- **PROBLEM TO SOLVE**: Count the lines in the data below where the string "labels" occurs, please, and give the number alone.

[AVAILABLE RECORDS]

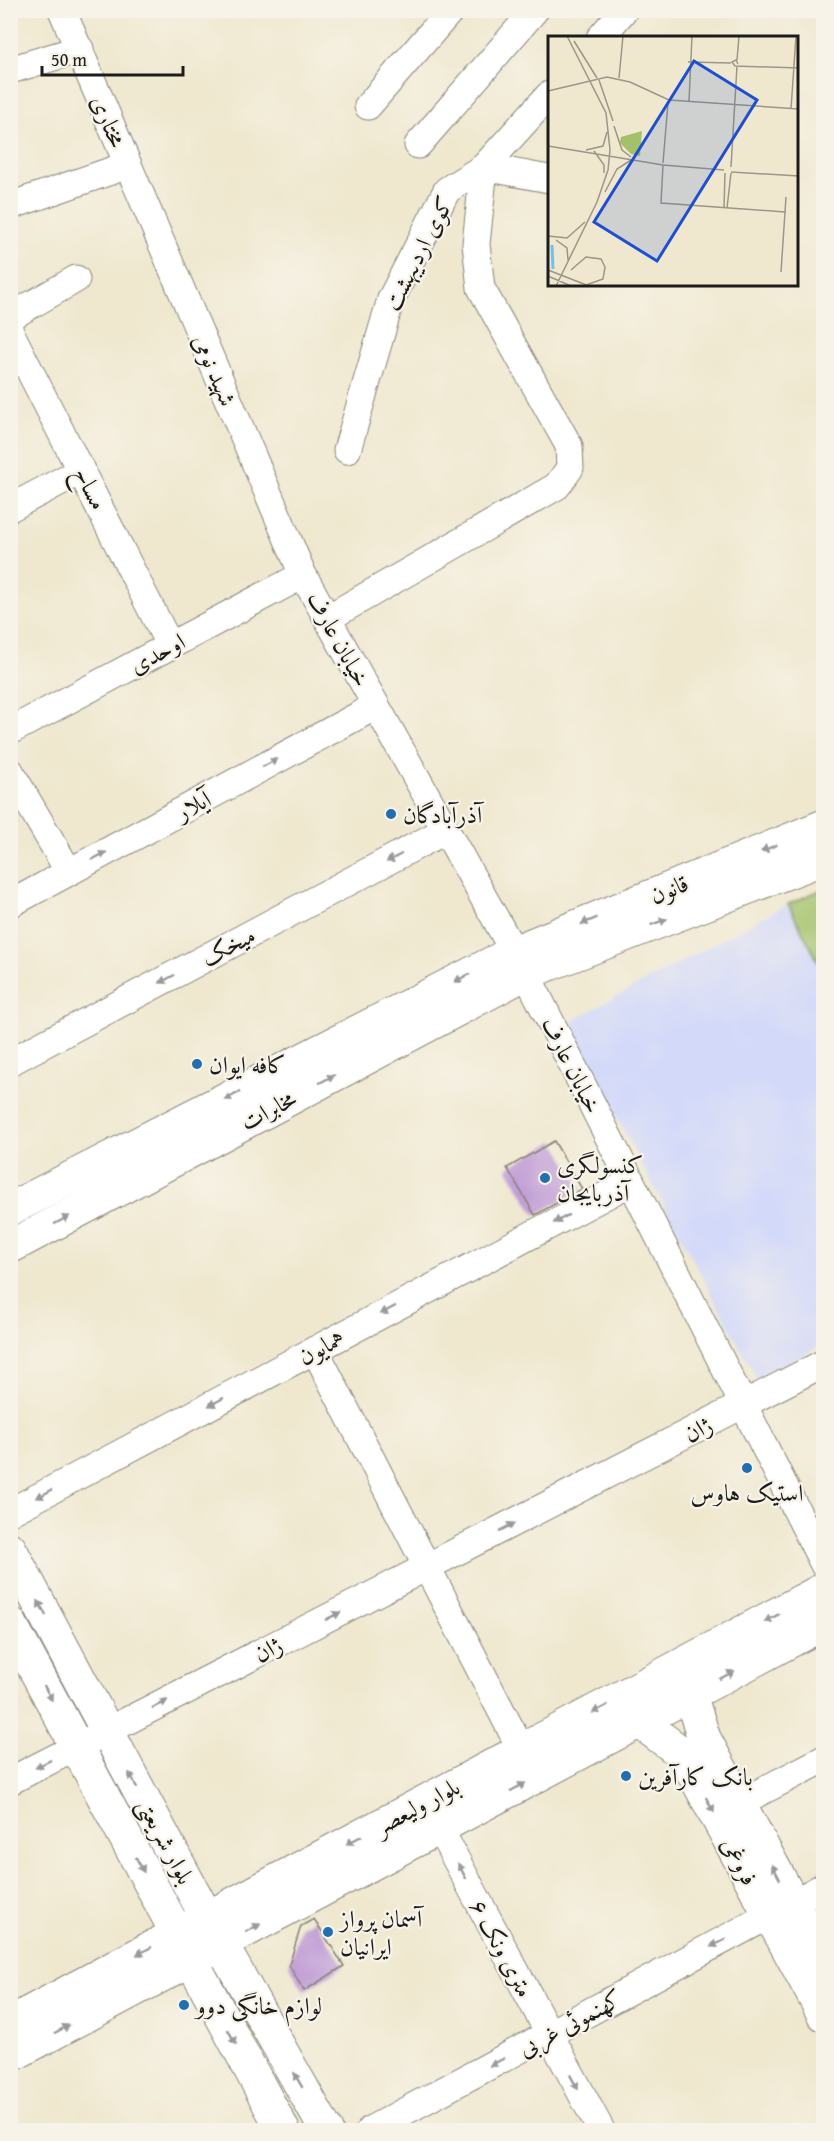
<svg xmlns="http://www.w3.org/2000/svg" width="834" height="2141" font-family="'Gentium Book Plus',Amiri,serif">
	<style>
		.built { fill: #d3d9f9 }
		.green { fill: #a2c169; stroke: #5f6e42; stroke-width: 1.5 }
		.building { fill: #be9ad5 }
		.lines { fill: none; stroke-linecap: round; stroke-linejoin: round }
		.minor-casing { stroke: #868276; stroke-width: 29 }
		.major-casing { stroke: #868276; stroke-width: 35 }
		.minor { stroke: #fff; stroke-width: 27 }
		.major { stroke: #fff; stroke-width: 33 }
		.oneway { fill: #999 }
		.poi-dot { fill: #1f6fb2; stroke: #f7f3e8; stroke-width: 2 }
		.labels { text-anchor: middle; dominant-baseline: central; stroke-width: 4.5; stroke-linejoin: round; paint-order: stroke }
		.street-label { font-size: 24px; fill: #1c1c1c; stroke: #f7f3e8 }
		.poi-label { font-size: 24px; fill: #1c1c1c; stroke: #f7f3e8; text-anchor: start }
		.inset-river { fill: none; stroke: #72bfec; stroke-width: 3 }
		.inset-road { fill: none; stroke: #9b9687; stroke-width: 1.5 }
		.view { fill: #1d4ed8; fill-opacity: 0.15; stroke: #1d4ed8; stroke-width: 3 }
		.inset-edge { fill: none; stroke: #1c1c1c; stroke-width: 3 }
	</style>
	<rect width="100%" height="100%" fill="#f7f3e8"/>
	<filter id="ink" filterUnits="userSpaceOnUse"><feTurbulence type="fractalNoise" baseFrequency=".0167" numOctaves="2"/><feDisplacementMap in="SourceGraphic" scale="12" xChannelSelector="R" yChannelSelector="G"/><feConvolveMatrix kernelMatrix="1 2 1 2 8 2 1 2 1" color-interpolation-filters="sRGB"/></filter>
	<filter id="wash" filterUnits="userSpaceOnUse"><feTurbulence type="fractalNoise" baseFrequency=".008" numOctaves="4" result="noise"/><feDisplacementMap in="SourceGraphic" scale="24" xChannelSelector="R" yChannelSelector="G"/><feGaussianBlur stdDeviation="1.35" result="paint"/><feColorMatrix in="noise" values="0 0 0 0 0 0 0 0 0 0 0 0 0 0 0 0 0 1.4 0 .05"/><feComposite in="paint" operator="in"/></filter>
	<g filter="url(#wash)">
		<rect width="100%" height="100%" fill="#efe8cf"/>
		<polygon class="built" points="788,904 823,971 823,1344 758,1380 566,1024"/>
		<polygon class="green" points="823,889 823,971 788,904"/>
		<g id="blocks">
			<g class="building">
				<polygon points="554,1141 582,1189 535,1215 507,1168"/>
				<polygon points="314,1919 344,1966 304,1991 289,1965 301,1926"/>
			</g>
		</g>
	</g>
	<g filter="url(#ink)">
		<use href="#blocks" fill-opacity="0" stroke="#868276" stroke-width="1.5"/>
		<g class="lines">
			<defs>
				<g id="minor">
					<polyline points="62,10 303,575 514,952"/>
					<polyline points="600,38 624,10"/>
					<polyline points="10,70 80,49"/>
					<polyline points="368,106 451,10"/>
					<polyline points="418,145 535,10"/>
					<polyline points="10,206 128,165"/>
					<polyline points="10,317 76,279"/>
					<polyline points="10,332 170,646"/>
					<polyline points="347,450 391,299 447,190 484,167 549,95"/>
					<polyline points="10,508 82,470"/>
					<polyline points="328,618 557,486 570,468 569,446 481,288 476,244 484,167 549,179"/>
					<polyline points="10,731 303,575"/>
					<polyline points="10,771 69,872"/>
					<polyline points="10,904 376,706"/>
					<polyline points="526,973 824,1565"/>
					<polyline points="10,1062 446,830"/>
					<polyline points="315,1350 522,1751"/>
					<polyline points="10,1512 631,1182"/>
					<polyline points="10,1781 824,1363"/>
					<polyline points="739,1803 824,1759"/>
					<polyline points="439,1828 601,2130"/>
					<polyline points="793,1903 824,1886"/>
					<polyline points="370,2130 770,1915"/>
				</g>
				<g id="major">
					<polyline points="10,1209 514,952 824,826"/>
					<polyline points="10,1247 526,973 824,858"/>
					<polyline points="10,1549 221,1944 326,2130"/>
					<polyline points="10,1623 283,2130"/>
					<polyline points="690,1695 704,1738 824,1961"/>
					<polyline points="640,1722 683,1754 824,2015"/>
					<polyline points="10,2023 824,1589"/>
					<polyline points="10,2056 824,1623"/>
				</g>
			</defs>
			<use href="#minor" class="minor-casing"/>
			<use href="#major" class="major-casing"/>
			<use href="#minor" class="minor"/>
			<use href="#major" class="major"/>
		</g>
		<defs><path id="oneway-solid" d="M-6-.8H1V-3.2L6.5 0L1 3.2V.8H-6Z" transform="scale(1.5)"/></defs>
		<g class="oneway">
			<use href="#oneway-solid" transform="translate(270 763) rotate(-28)"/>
			<use href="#oneway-solid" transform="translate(769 848) rotate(158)"/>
			<use href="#oneway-solid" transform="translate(99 856) rotate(-28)"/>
			<use href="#oneway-solid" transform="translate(394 858) rotate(152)"/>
			<use href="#oneway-solid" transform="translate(589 921) rotate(158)"/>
			<use href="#oneway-solid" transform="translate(659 922) rotate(-21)"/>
			<use href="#oneway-solid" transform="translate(462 978) rotate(153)"/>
			<use href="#oneway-solid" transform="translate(167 979) rotate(152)"/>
			<use href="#oneway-solid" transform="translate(327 1079) rotate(-28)"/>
			<use href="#oneway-solid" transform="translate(232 1096) rotate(153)"/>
			<use href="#oneway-solid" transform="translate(561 1219) rotate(152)"/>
			<use href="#oneway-solid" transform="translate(62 1220) rotate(-28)"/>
			<use href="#oneway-solid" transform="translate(388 1310) rotate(152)"/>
			<use href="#oneway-solid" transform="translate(216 1402) rotate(152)"/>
			<use href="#oneway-solid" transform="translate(44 1494) rotate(152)"/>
			<use href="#oneway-solid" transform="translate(507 1527) rotate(-27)"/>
			<use href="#oneway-solid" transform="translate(42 1608) rotate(-118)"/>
			<use href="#oneway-solid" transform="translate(333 1616) rotate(-27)"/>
			<use href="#oneway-solid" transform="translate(772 1618) rotate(151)"/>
			<use href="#oneway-solid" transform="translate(727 1675) rotate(-28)"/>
			<use href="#oneway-solid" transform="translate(48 1693) rotate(62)"/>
			<use href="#oneway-solid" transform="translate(160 1704) rotate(-27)"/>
			<use href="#oneway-solid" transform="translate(600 1709) rotate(152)"/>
			<use href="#oneway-solid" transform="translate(43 1764) rotate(153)"/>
			<use href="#oneway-solid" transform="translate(133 1780) rotate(-118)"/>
			<use href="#oneway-solid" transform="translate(518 1787) rotate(-28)"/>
			<use href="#oneway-solid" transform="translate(710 1805) rotate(62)"/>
			<use href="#oneway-solid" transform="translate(354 1840) rotate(152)"/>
			<use href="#oneway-solid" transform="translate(140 1865) rotate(62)"/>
			<use href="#oneway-solid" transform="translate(462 1871) rotate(-118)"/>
			<use href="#oneway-solid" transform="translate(776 1872) rotate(-118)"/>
			<use href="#oneway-solid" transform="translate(253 1928) rotate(-28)"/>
			<use href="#oneway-solid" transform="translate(718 1943) rotate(152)"/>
			<use href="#oneway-solid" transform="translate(144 1951) rotate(152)"/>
			<use href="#oneway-solid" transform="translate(62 2029) rotate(-28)"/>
			<use href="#oneway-solid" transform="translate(232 2037) rotate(61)"/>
			<use href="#oneway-solid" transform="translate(497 2062) rotate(152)"/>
			<use href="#oneway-solid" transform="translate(298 2080) rotate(-120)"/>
			<use href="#oneway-solid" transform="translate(574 2082) rotate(61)"/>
		</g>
	</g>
	<g class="poi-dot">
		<circle cx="391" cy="814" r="6"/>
		<circle cx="197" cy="1064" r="6"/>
		<circle cx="545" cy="1178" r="6"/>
		<circle cx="747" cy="1468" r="6"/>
		<circle cx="626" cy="1776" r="6"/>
		<circle cx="328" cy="1932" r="6"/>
		<circle cx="184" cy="2005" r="6"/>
	</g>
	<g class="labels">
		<g class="street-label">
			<text transform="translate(109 121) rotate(67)">مختاری</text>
			<text transform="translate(418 253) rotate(-63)">کوی اردیبهشت</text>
			<text transform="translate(215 370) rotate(67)">شهید نومی</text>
			<text transform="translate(91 488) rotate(63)">مساح</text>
			<text transform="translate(339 639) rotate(61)">خیابان عارف</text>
			<text transform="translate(157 653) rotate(-28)">اوحدی</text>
			<text transform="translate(193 805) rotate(-28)">آیلار</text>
			<text transform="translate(669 889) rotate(-22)">قانون</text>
			<text transform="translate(228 946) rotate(-28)">میخک</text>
			<text transform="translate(572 1065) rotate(63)">خیابان عارف</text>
			<text transform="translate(268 1110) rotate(-28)">مخابرات</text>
			<text transform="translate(321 1347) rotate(-28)">همایون</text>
			<text transform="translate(698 1429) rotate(-27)">ژان</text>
			<text transform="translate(268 1649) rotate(-27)">ژان</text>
			<text transform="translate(417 1806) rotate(-28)">بلوار ولیعصر</text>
			<text transform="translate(166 1841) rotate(62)">بلوار شریعتى</text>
			<text transform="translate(740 1861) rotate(62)">فروغى</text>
			<text transform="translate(502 1948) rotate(62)">۶ متری ونک</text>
			<text transform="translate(570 2023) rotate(-28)">کهنموئی غربی</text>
		</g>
		<g class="poi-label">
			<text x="403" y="814">آذرآبادگان</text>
			<text x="209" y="1064">کافه ایوان</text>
			<text x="557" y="1164">کنسولگری<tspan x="557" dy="28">آذربایجان</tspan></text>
			<text x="747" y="1492" text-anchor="middle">استیک هاوس</text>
			<text x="638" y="1776">بانک کارآفرین</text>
			<text x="340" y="1918">آسمان پرواز<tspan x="340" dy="28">ایرانیان</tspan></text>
			<text x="196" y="2005">لوازم خانگی دوو</text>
		</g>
	</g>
	<g transform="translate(548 36)">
		<rect width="250" height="250" fill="#efe8cf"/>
		<path d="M94,95L92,120L83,118L72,107L73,101Z" fill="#a2c169"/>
		<path class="inset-river" d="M4,209L5,233"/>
		<path class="inset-road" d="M26,5L49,42M189,24L191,0M140,26L183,27M190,28L188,24L184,26L187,30L251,32M71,42L75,0M51,44L65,85M0,55L59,41L82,46L121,64L251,73M141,65L144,0M243,73L248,0M66,90L74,114L83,121M0,110L115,129L176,134M38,114L55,110L59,96M46,115L56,129V137M115,127L120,67M115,129L113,167L237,176M183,131L189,30M183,136L251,140M57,156L69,133L83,124M176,172L177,137M179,172L183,137M0,200L19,202L37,186M8,204L19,212L20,224M0,234L41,250M23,234L38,221L53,223L57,231L55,243L38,249M233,236L238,161M0,240L23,250M8,250L49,166L60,134L62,114L58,77L19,0"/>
		<path class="view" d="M146,25L209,64L109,225L46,186Z"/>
		<rect width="250" height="250" class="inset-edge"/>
	</g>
	<rect width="834" height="2141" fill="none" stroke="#f7f3e8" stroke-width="36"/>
	<path d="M42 66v9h141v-9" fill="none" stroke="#1c1c1c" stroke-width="3"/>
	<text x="51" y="66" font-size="18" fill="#1c1c1c" stroke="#f7f3e8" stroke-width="4.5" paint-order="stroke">50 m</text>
</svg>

[/AVAILABLE RECORDS]

- **OUTPUT FOR THIS TASK**: 2